Je regarde en photographiant avec mes mains. La pensée n’est d’aucun secours. Il faut oublier les yeux.
   
L'élan comme seul repère.
La photographie est ici pratiquée comme un possible miroir tourné vers soi mais également comme espérance d’une traversée. Comme si la photographie, pourtant si concrète, permettait de s’extraire vers un ailleurs. Comme si ce qui était photographié devenait d’emblée désincarné, luciole fantasmatique dans le ciel de la psyché. Le nombre des années n’est pas compté pour accéder à une expression défaite de ses impuretés.
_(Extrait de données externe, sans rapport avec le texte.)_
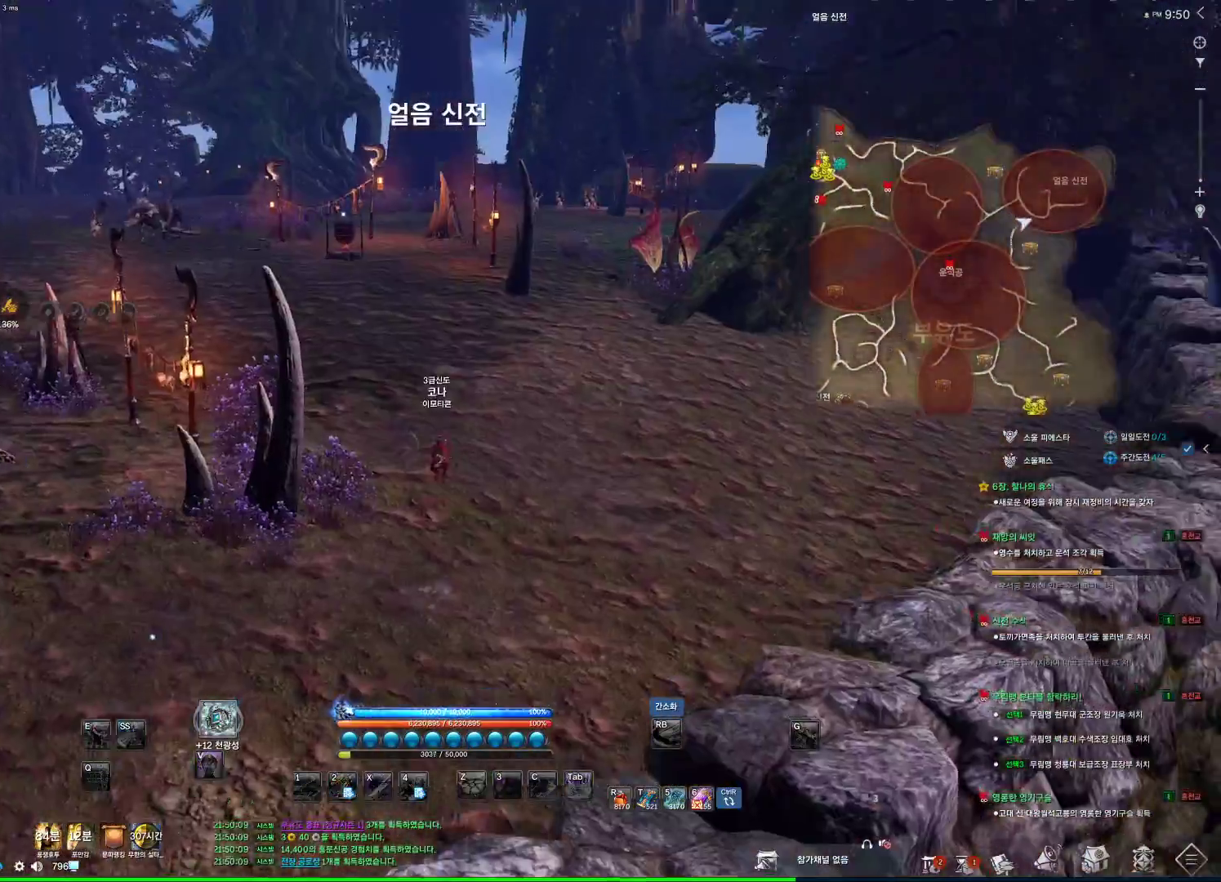
{"keys": ["w"], "mouse": [], "events": [[66, "space", "down"], [133, "space", "up"], [133, "w", "down"], [333, "shift", "down"], [466, "mouse_mb4", "down"], [466, "shift", "up"], [500, "mouse_mb4", "up"]]}
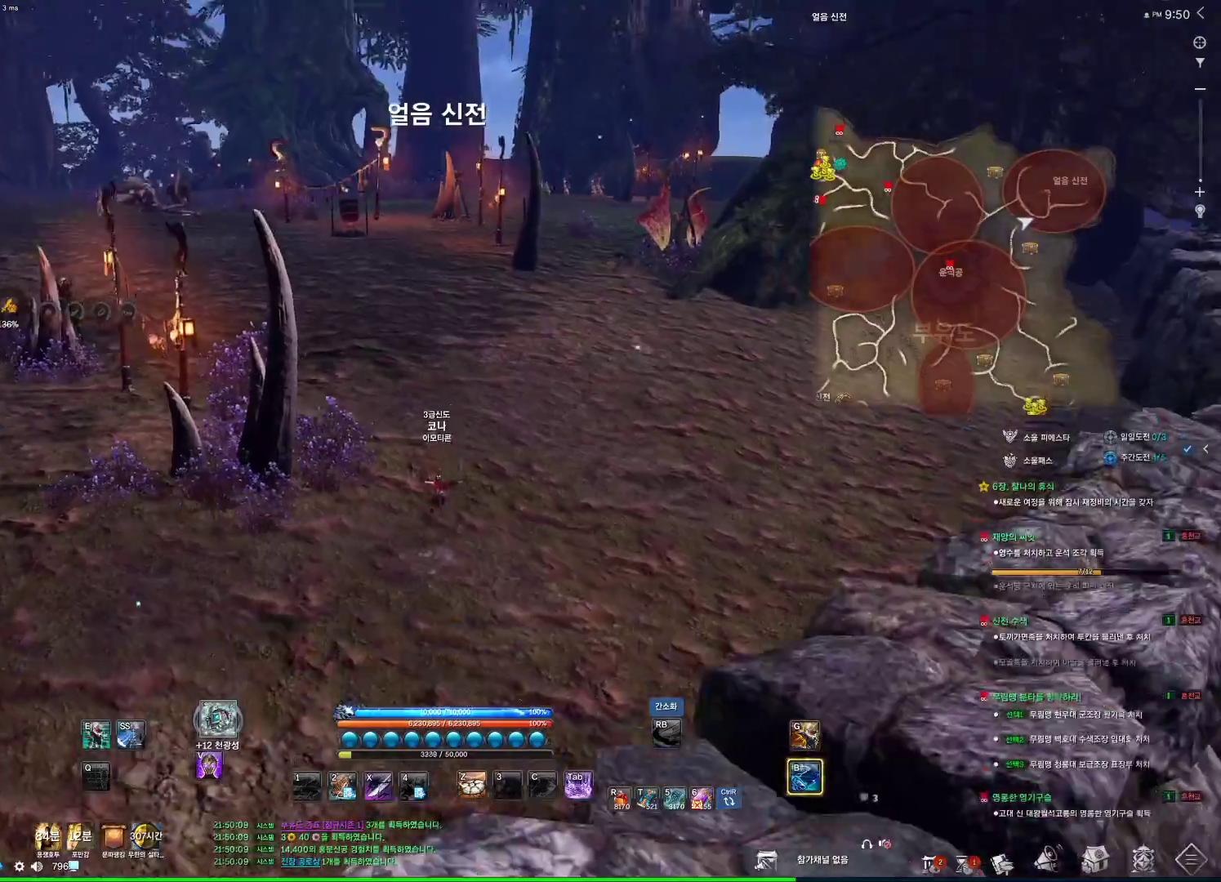
{"keys": ["d", "w"], "mouse": [], "events": [[66, "mouse_mb4", "down"], [200, "mouse_mb4", "up"], [300, "space", "down"], [333, "mouse_mb4", "down"], [366, "d", "down"], [366, "mouse_mb4", "up"], [433, "mouse_mb4", "down"], [433, "space", "up"], [466, "mouse_mb4", "up"]]}
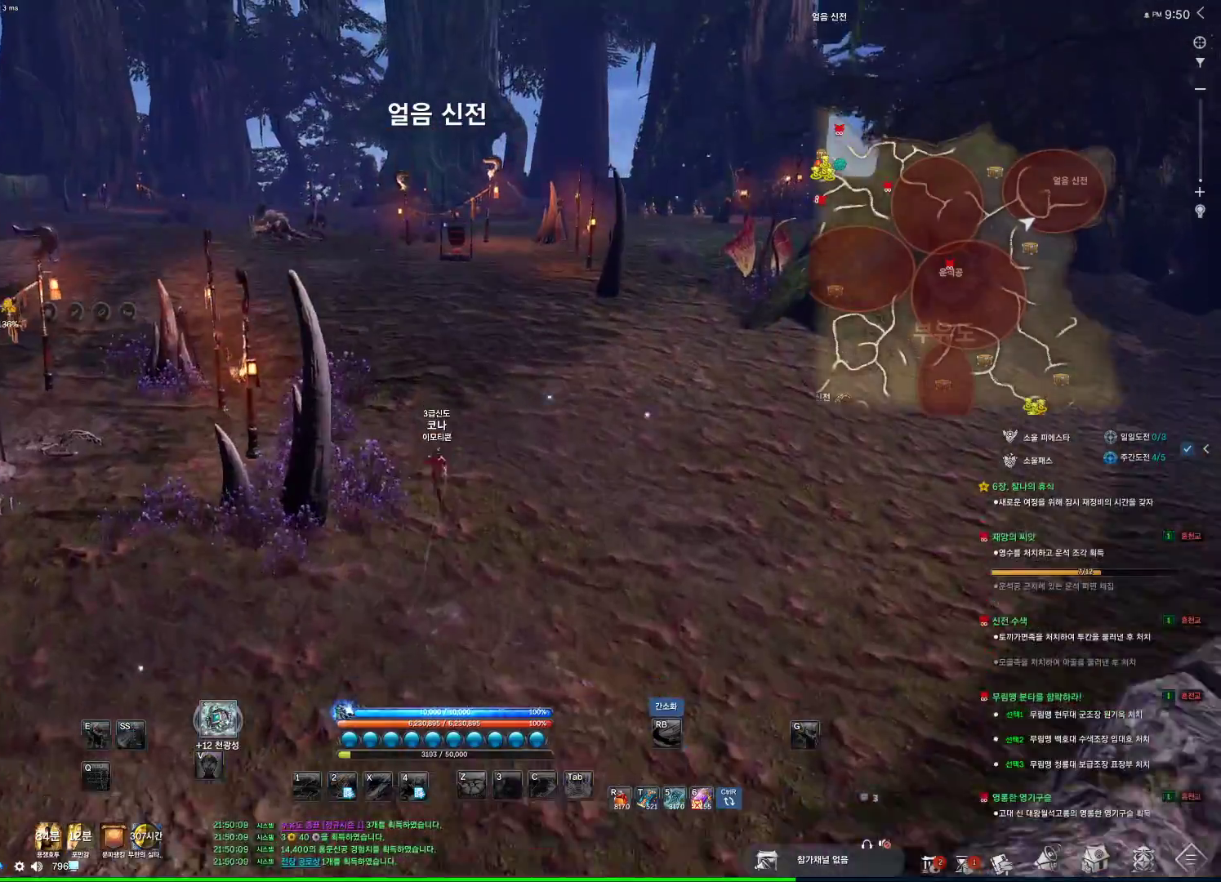
{"keys": ["a", "alt", "w"], "mouse": [], "events": [[166, "alt", "down"], [166, "d", "up"], [266, "mouse_mb4", "down"], [366, "mouse_mb4", "up"], [500, "a", "down"]]}
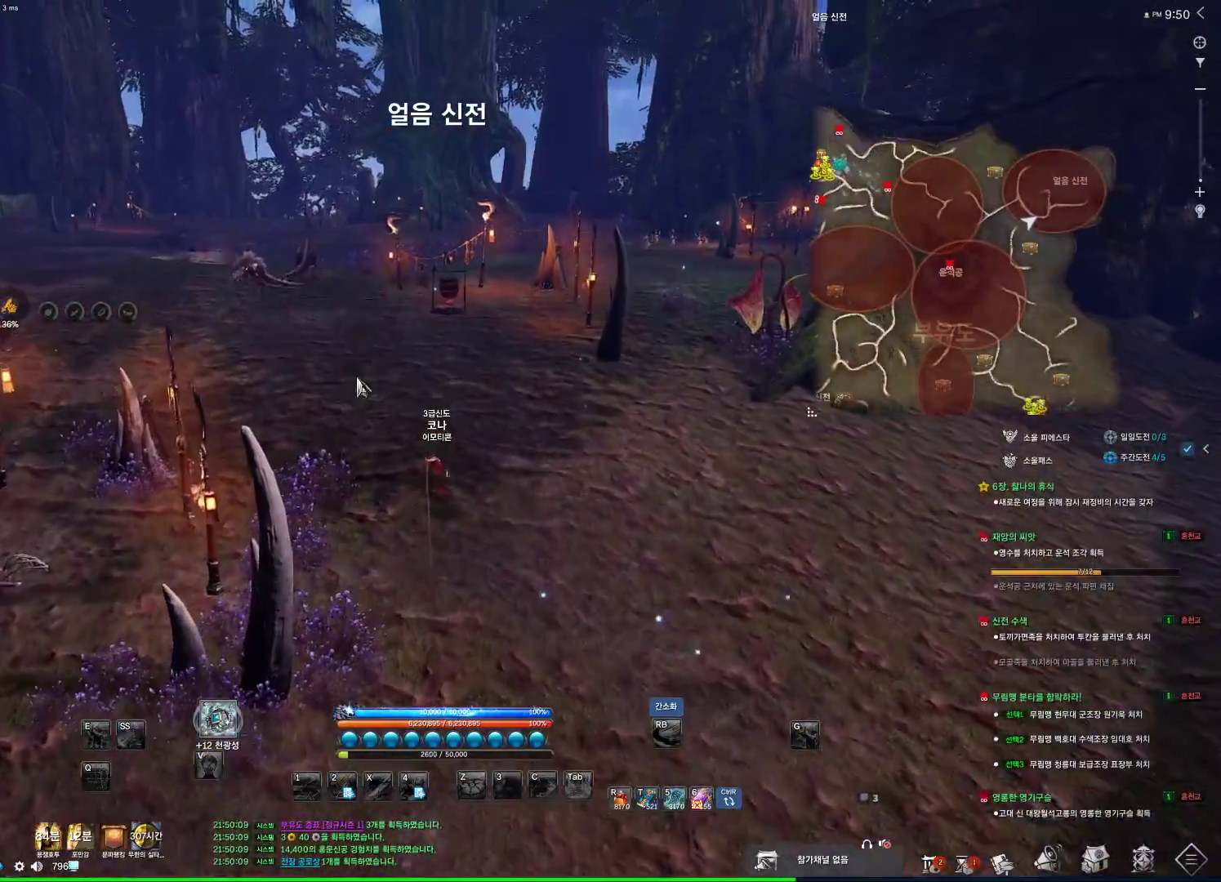
{"keys": ["a", "alt", "w"], "mouse": ["left", "right"], "events": [[166, "mouse_left", "down"], [166, "mouse_right", "down"], [333, "mouse_left", "up"], [333, "mouse_right", "up"], [366, "mouse_left", "down"], [366, "mouse_right", "down"]]}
Récit en suspend, le temps à l’oeuvre.
Le langage couvre le monde d’un voile qui le rende habitable. Ici, comme une parole en psychanalyse, la photographie est accumulée pour que se resserre le récit autour des cercles que dans sa fuite l’esprit décrit. Et si la vérité n’existe que dans la perfection trouble du mythe, on espère qu’un jour le récit contenu pour ce qu’il est dans ces photographies, toujours le même, inlassablement répété autour des mêmes variations, soit exprimé avec la clarté que je recherche.

Photographier l'invisible.
Cela se traduit par une sorte de mystique de la photographie. Mystère de l’ordre du monde. Mystère du silence en soi. J’use ainsi de la photographie selon sa nature fantastique. Il n’est pas question d’âmes volées ou de fantômes – encore que – davantage d’une quête spirituelle et psychique. La pratique est celle d’une ascèse quotidienne dictée par une puissante impression de perte. Les images sont le résultat d’une tension entre impuissance et désir. Le projet est toujours le même : celui d’une improbable élucidation de l’existence. « Chacun de nous ne parle qu’une seule phrase, que seule la mort peut interrompre » (Barthes cite ici un confrère lors d’une interview). Alors je cherche les termes de cette phrase dans les images que mon appareil produit. Mystère de l’image photographique, de l’oubli où elle s’enracine autant que de sa révélation.